Task — Your response must be made up of each line in the data below that contains the string "listed".

Data for processing —
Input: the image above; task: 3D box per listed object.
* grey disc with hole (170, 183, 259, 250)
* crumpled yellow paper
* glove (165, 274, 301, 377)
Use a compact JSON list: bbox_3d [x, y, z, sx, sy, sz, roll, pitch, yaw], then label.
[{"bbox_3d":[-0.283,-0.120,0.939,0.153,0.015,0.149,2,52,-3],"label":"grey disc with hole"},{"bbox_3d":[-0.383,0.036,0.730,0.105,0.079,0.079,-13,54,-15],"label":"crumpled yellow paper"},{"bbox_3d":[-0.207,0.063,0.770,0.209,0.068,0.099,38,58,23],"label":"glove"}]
==
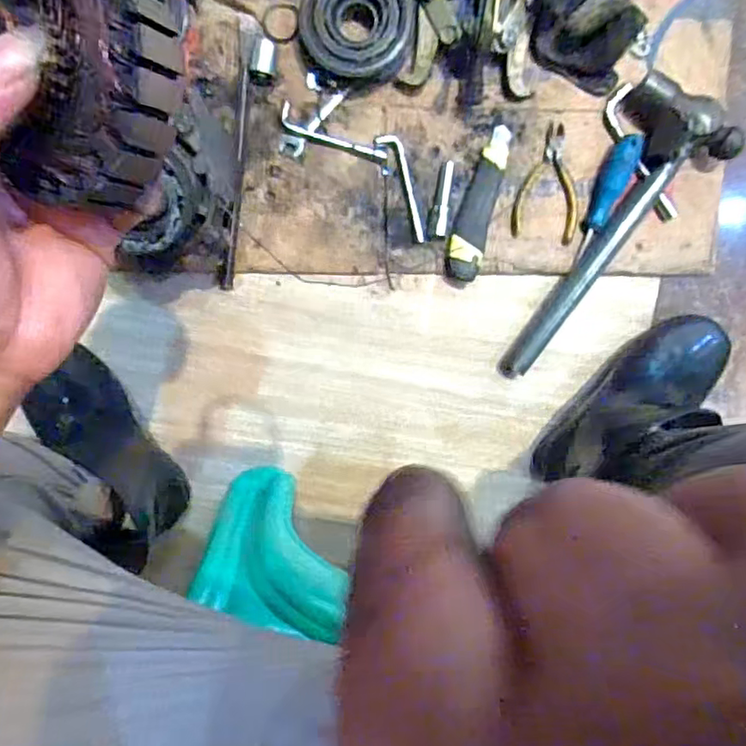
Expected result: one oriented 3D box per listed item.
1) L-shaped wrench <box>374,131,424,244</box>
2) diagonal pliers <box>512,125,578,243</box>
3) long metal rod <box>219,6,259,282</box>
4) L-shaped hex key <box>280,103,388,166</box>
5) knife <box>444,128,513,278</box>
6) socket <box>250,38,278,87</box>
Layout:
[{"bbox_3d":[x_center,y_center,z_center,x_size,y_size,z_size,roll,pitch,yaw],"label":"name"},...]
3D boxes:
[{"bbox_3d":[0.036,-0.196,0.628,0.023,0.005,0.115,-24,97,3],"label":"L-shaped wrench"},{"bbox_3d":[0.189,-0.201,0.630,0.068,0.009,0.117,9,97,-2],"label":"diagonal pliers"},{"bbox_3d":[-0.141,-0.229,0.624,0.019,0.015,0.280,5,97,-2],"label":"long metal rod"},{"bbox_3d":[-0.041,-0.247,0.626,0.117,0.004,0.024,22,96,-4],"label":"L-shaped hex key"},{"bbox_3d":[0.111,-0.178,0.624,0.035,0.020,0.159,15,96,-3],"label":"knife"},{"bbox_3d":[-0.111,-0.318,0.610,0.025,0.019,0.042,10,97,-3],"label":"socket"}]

Written answer —
Input: the image above; task: 3D box per listed object.
Expected result: one oriented 3D box per listed item.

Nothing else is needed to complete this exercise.